Though we may be good intentioned with our goals, there may come a time when we need to stop and check and see if our goal may be impacting our life in a way that may have unintended negative consequences.
As a personal trainer I often see this happen. For example a client may decide he or she wants to lose weight. This is a very valid goal and one that has the potential to massively improve the quality of someone’s life.
The problem comes when the actions taken towards this goal can have harmful implications. For example, this may lead to someone missing out on all social occasions where there is alcohol served or avoiding going to family, friend or work dinners, where there is a risk of over-eating or where the food served may not be healthy.

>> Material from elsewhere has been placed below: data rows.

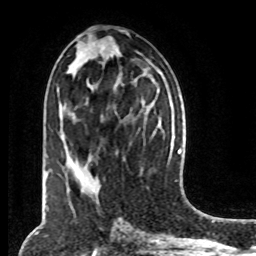
Breast MRI (dynamic contrast-enhanced), one axial slice; position 35 of 80 along the scan axis; cropped to one breast; dynamic contrast-enhanced series, time point 2 of 8 at this slice position (early post-contrast); 1.5 T; TE 4.2 ms, TR 7 ms; 2 mm slice thickness; 256 × 256 image matrix. Female patient.
Outlined on this slice (semi-automatically segmented with operator editing):
- enhancing-tissue mask used for the functional tumour volume (all voxels passing the contrast-enhancement thresholds inside the analysis volume; usually the tumour): bounding box (x1, y1, x2, y2) in pixels: (159, 71, 161, 74)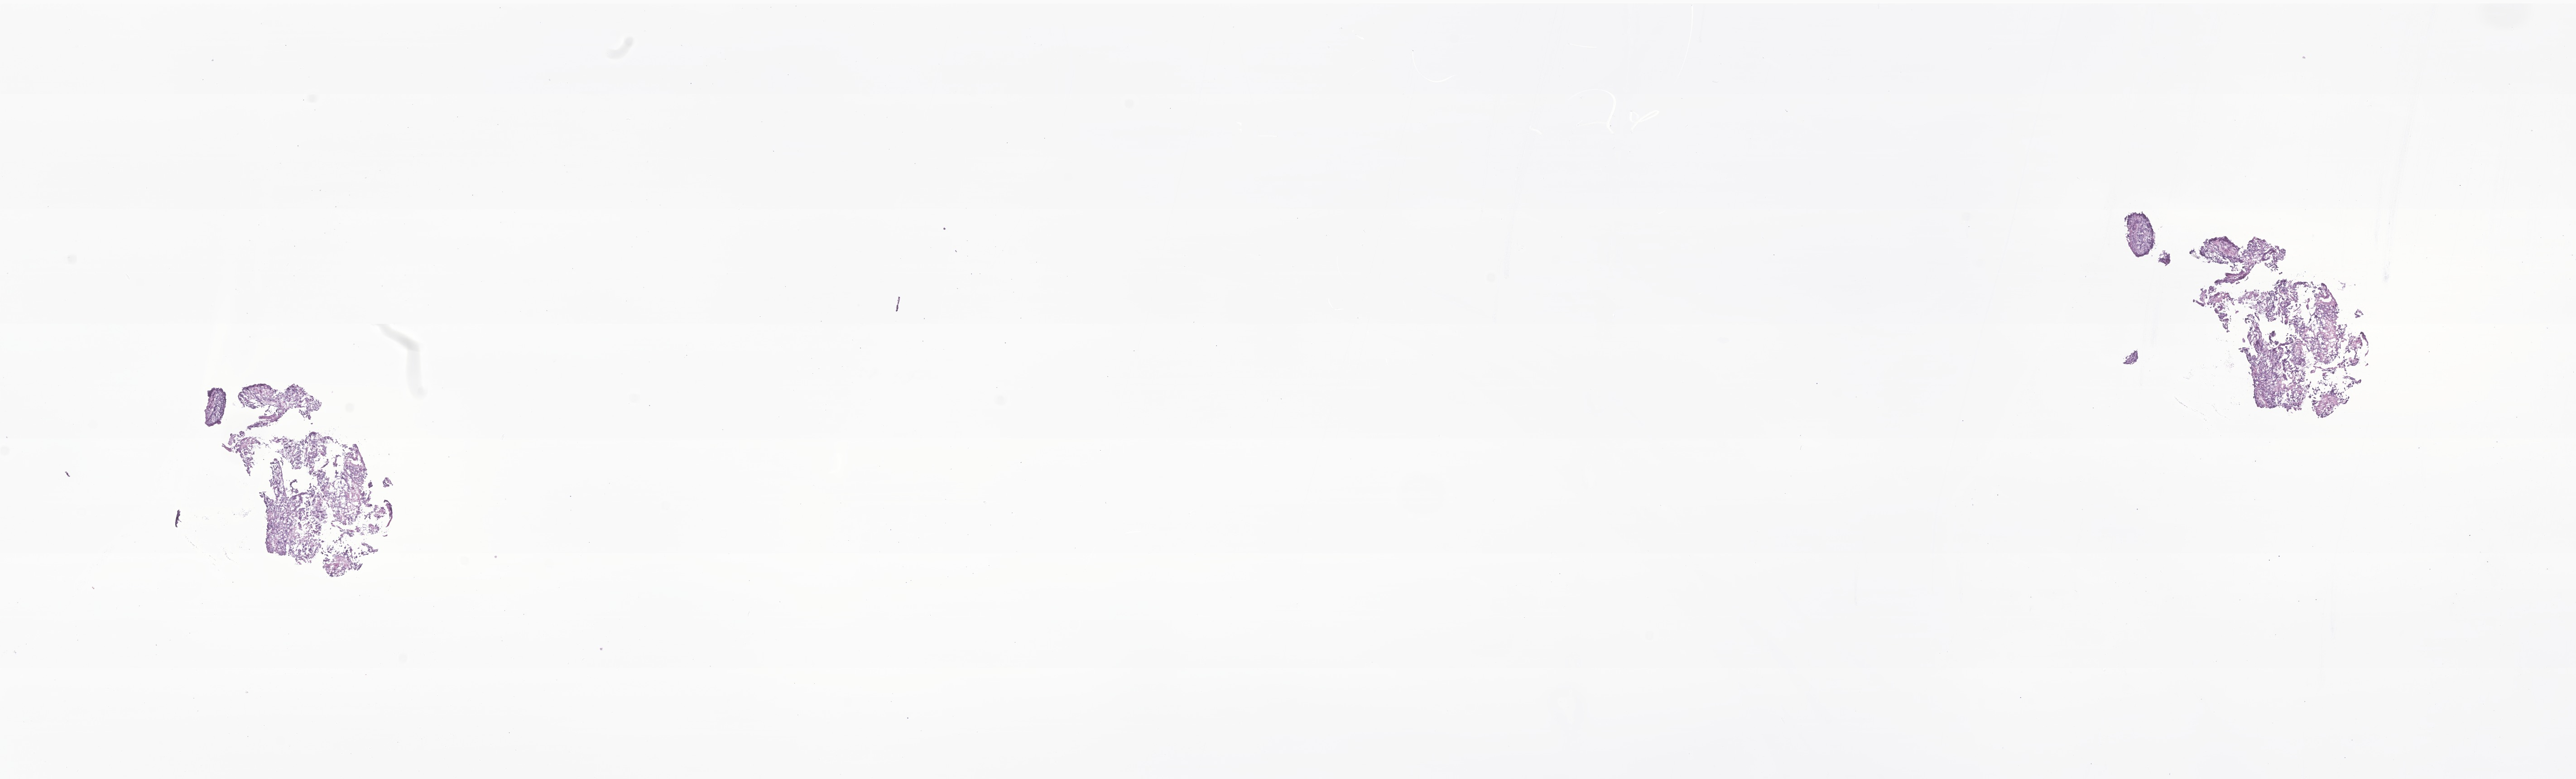
Whole-slide image, haematoxylin and eosin stain of tumor tissue from the nasopharynx, low-resolution overview of the scanned area, about 24.0 x 7.3 mm. Cryosection (OCT / tissue freezing medium). Male patient, age 80 months.
Recorded diagnosis: Embryonal rhabdomyosarcoma, NOS.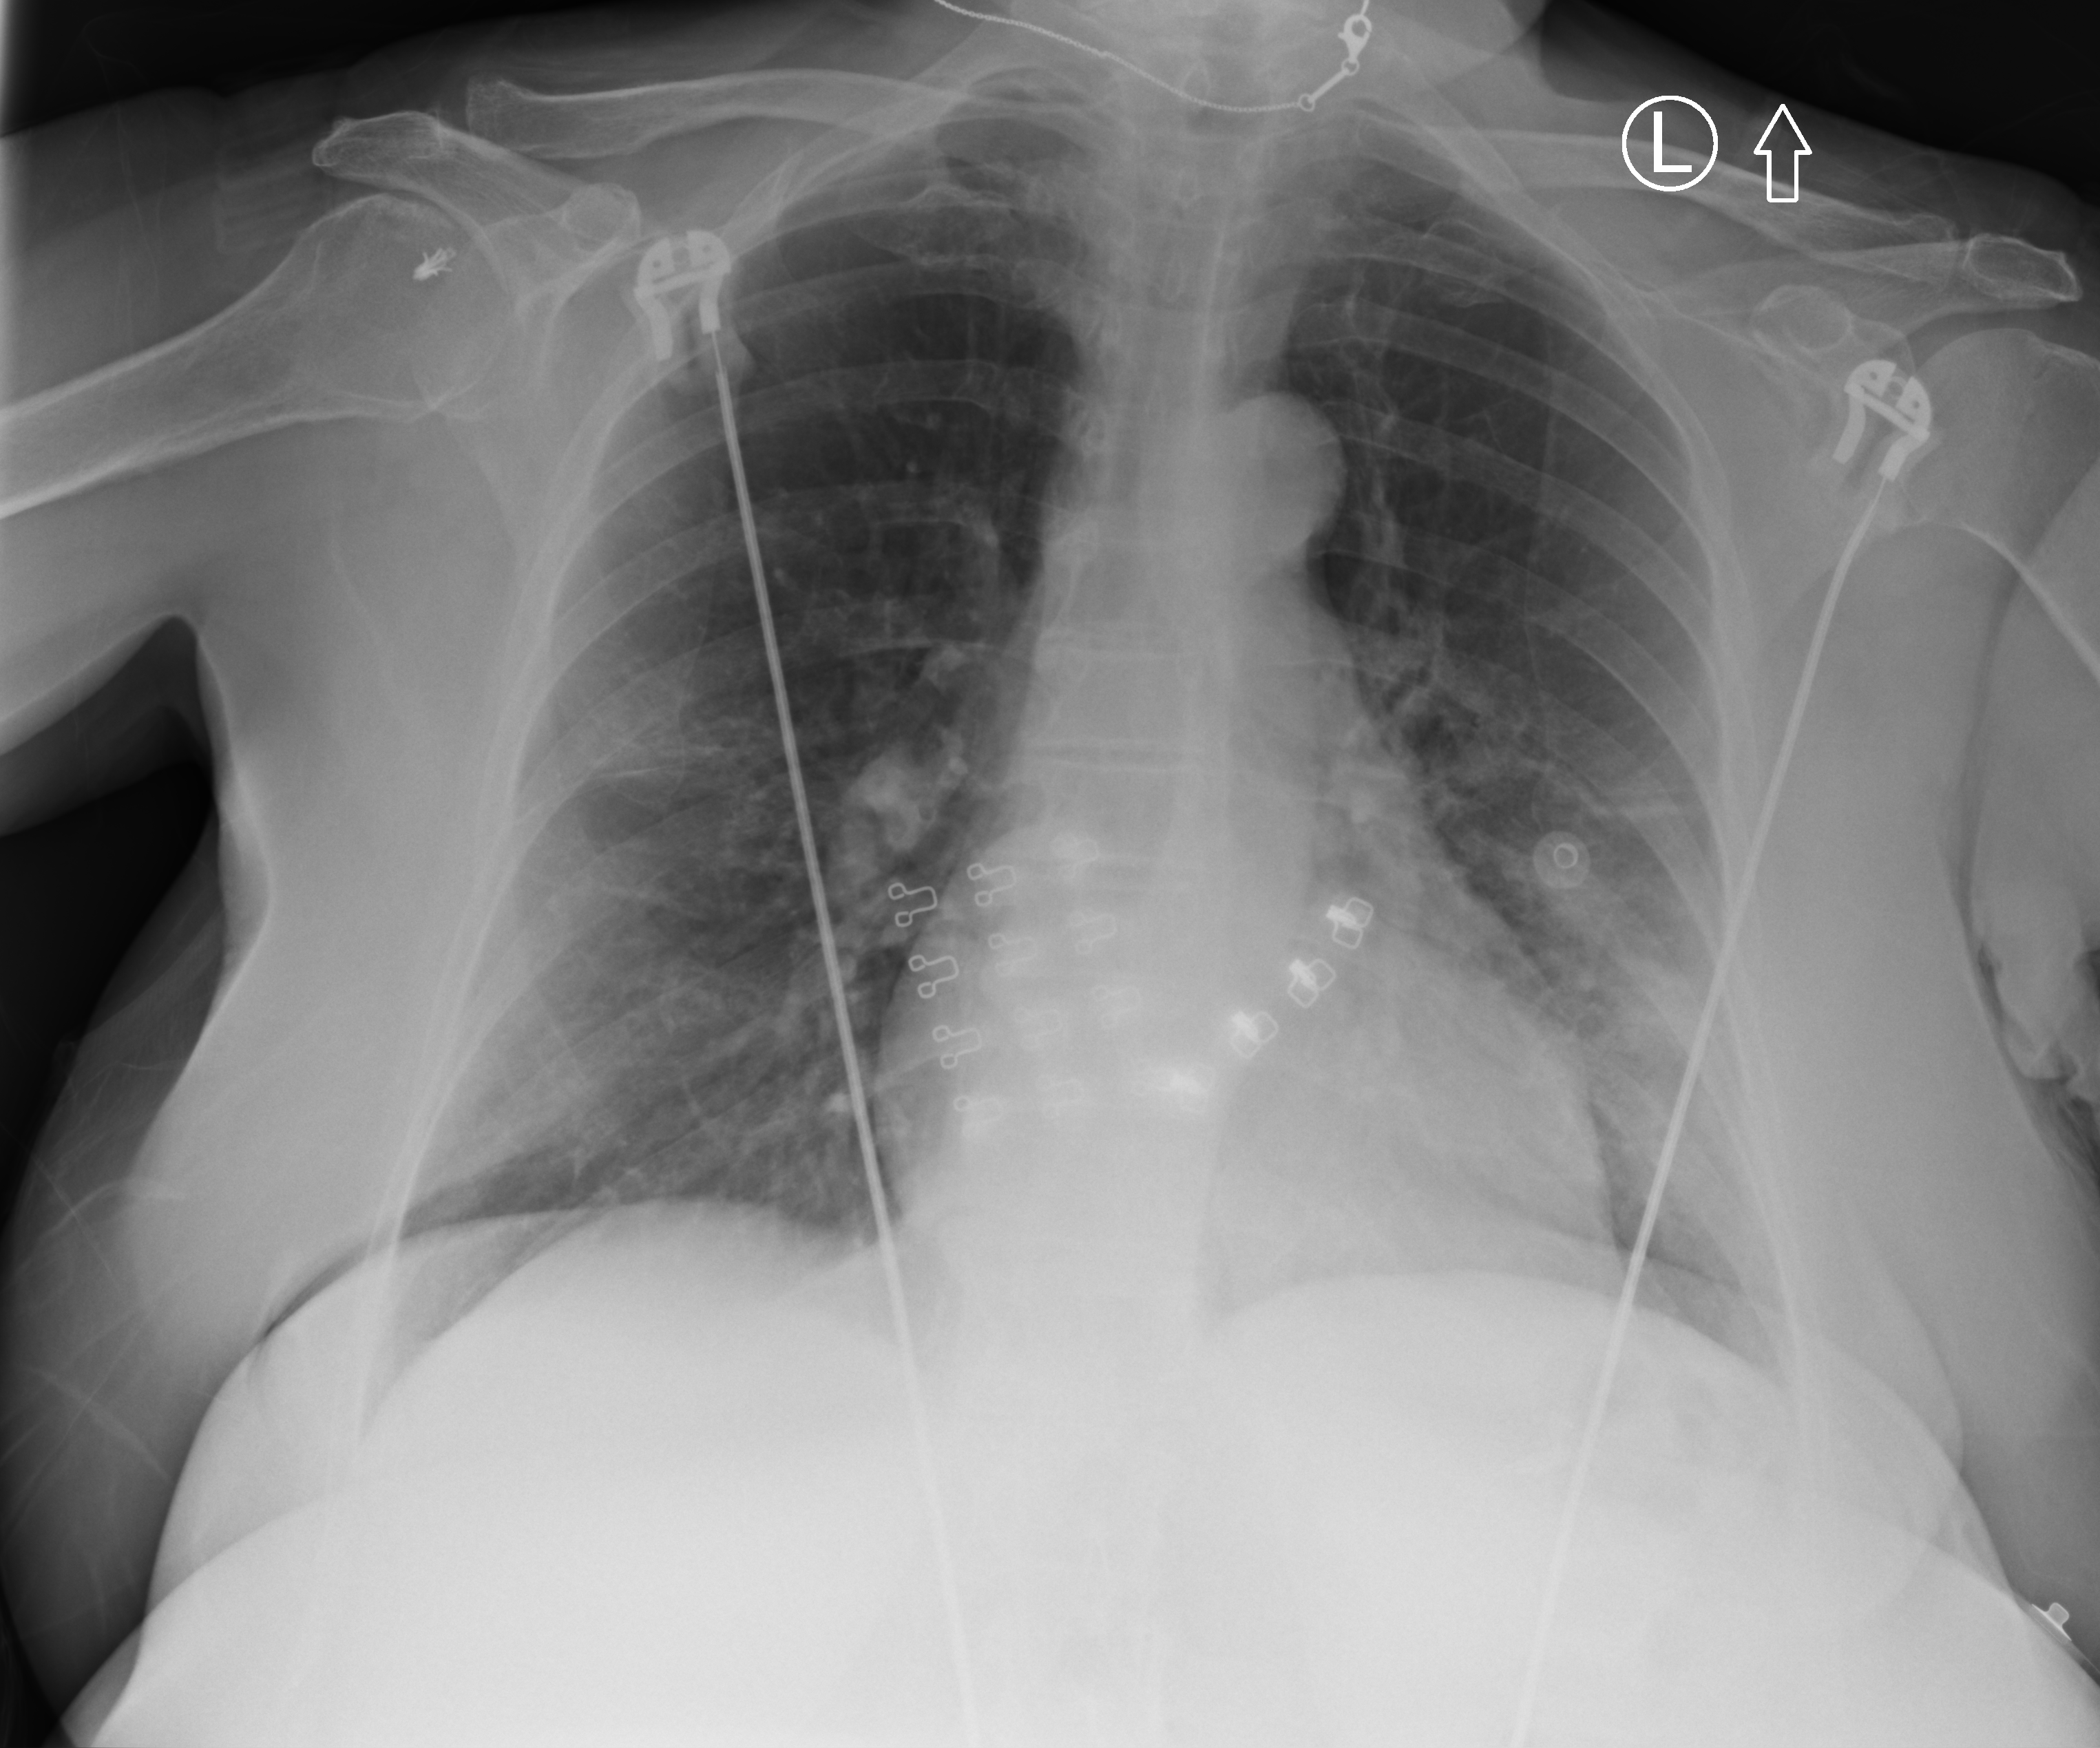
Bedside chest radiograph (computed radiography), anteroposterior (AP) projection. Patient hospitalised with COVID-19; female, aged 60–74 years.
Admission-level facts for this patient (not findings on this image; timing relative to this image not recorded):
- mechanically ventilated during this hospital stay: no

Other examples of actions towards meeting this goal which may lead to unintended consequences include missing out on a large number of meals, cutting out carbs and other crash dieting methods, and following a range of fad diets or limiting themselves to green smoothies. In fact, there are a huge number of ways to over-exhaust a goal such as this weight loss one.
Another example, one which is non health and fitness based, may be to save money. This may lead someone to over-exhaust this goal by saying no to all holidays and weekend breaks with friends, avoiding putting on the heating in their homes in the cold months, or eating unappetising canned soups or plain pasta dishes which they simply do not enjoy.
When we over-exhaust a goal by taking actions which may be a little over-reactive and a little too fast, we are likely to see some of our goal met on a short term level. For example the client may lose a few pounds in the first week or the client may save £30 compared to regular expenditure levels.
Unfortunately, as with everything in life, sooner or later a balance is met. This usually shows itself, in these examples, as someone ultimately rebelling against their strict eating habits, and ending up eating or drinking much more and not only putting on the weight back to the original body weight but putting much more on, than the initial weight. In the example of the money saving goal, someone is likely to end up splurging much more and then any saved money will be lost or even spending further into the savings.
Ultimately all goals can be met, but there needs to be a long term plan.
Weight can be lost, though this requires some knowledge around nutrition and also an approach which is not overly restrictive and demotivating. This is the same with the money saving goal, where the goal can be met when a challenging yet sustainable amount is put away each month and where lifestyle restriction are not too limiting.
My advice to my clients as their personal trainer is to think big. There is no need to hold back on what you want to achieve through your goals and objectives, though goals need to be attended to with balance, patience and compassion to yourself when working towards them.
Working slowly yet solidly towards a goal can have results which are much more sustainable and can go the mile. Think long term when taking any action that you plan to keep up. Can you see yourself doing it in the long term? Look deep and envision your new actions and see if your current approach to meeting your goal will take you the distance. Don’t be afraid to work with trial and error. The main point is to avoid any sense of burnout that will throw you off course, before you’ve met your goal. Slower progress is better than no progress at all.
Think big with your goals but get support when you can and enjoy the journey.